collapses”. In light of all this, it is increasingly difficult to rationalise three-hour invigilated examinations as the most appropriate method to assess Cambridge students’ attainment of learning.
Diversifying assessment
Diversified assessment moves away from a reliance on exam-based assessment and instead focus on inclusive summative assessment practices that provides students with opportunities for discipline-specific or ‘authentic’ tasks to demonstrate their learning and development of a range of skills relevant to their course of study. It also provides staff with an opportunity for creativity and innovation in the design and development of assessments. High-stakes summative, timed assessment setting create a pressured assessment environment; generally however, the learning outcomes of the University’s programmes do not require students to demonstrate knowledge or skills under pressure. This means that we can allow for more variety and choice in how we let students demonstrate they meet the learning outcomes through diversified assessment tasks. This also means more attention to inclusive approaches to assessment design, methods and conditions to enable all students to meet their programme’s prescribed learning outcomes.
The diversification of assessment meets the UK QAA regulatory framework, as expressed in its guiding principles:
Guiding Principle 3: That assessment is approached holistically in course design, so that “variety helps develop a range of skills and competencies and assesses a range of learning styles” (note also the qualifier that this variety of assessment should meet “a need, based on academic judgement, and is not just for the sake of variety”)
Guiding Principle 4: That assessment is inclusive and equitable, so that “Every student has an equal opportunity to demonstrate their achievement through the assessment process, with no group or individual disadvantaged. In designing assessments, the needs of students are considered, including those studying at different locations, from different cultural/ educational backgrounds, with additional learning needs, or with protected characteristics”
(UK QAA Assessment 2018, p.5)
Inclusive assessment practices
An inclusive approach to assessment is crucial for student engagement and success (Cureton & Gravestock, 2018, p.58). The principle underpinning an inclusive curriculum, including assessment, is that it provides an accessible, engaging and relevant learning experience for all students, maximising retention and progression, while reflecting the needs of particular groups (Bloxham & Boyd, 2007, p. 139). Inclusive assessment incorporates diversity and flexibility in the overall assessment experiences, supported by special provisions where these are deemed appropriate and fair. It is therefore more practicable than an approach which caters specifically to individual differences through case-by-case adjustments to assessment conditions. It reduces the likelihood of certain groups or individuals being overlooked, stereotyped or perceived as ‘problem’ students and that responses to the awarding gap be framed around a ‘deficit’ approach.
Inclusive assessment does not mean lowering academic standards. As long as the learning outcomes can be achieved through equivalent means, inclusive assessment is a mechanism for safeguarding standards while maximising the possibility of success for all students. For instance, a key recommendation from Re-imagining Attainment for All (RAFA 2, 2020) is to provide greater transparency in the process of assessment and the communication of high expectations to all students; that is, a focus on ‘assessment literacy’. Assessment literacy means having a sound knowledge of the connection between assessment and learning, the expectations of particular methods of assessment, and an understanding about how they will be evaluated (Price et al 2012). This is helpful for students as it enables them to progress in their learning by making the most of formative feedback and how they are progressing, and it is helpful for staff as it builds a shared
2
* * * * * * *
[What you have to do] Up to and including the line with "Diversifying assessment", reproduce the material above exactly as it appears, starting from its first line.

[Exercise result]
collapses”. In light of all this, it is increasingly difficult to rationalise three-hour invigilated examinations as the most appropriate method to assess Cambridge students’ attainment of learning.
Diversifying assessment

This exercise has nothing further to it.